WORK ORDER
Work out how many lines in the data include the string "reference"; reply with that number alone.

◆ ◆ ◆

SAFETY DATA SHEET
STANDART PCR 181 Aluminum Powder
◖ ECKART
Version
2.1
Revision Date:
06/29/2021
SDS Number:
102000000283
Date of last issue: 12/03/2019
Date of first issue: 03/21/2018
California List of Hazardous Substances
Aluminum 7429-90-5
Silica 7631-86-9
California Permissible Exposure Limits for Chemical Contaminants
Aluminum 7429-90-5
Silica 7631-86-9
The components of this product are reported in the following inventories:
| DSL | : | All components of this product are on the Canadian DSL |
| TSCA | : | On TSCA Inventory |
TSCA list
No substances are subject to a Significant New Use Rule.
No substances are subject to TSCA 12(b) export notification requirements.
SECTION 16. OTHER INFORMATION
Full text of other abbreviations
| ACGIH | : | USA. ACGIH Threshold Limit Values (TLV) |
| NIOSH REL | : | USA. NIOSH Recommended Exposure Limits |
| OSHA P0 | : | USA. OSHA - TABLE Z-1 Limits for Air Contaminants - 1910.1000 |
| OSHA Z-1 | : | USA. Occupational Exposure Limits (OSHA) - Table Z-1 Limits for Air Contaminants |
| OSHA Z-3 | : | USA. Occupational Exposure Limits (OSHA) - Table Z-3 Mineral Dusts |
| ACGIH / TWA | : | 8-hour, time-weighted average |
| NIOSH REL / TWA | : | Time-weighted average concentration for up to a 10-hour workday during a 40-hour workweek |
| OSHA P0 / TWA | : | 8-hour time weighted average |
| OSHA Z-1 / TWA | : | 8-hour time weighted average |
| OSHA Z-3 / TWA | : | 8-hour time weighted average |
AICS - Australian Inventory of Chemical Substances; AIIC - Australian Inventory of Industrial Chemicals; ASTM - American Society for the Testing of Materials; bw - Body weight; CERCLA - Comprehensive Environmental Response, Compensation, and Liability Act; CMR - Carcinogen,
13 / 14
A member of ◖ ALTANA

◆ ◆ ◆

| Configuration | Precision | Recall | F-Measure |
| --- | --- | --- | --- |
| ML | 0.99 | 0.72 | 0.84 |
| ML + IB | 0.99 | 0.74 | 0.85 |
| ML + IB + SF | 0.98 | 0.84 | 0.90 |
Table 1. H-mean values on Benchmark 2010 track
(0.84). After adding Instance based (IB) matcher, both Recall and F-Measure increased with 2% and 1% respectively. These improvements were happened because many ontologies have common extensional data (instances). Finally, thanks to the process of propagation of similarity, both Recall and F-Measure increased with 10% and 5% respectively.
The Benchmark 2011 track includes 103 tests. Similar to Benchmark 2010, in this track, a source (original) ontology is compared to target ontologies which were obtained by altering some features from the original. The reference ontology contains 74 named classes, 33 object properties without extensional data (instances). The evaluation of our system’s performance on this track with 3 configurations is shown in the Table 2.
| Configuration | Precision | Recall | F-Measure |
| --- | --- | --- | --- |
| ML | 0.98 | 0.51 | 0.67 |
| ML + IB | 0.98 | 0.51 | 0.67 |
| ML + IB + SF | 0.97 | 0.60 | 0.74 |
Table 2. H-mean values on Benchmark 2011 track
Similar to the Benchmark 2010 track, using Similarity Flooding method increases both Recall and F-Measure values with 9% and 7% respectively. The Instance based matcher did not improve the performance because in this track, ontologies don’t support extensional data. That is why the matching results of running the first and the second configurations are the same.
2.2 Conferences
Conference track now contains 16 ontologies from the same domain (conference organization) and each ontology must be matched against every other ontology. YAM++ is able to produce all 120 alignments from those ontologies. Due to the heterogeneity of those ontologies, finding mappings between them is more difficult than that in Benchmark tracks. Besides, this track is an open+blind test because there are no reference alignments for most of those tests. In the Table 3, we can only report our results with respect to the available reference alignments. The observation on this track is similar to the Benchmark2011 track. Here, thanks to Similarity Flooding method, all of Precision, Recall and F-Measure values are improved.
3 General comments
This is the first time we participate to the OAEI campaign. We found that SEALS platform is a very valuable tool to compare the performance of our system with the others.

◆ ◆ ◆

EXERCISE RESULT
2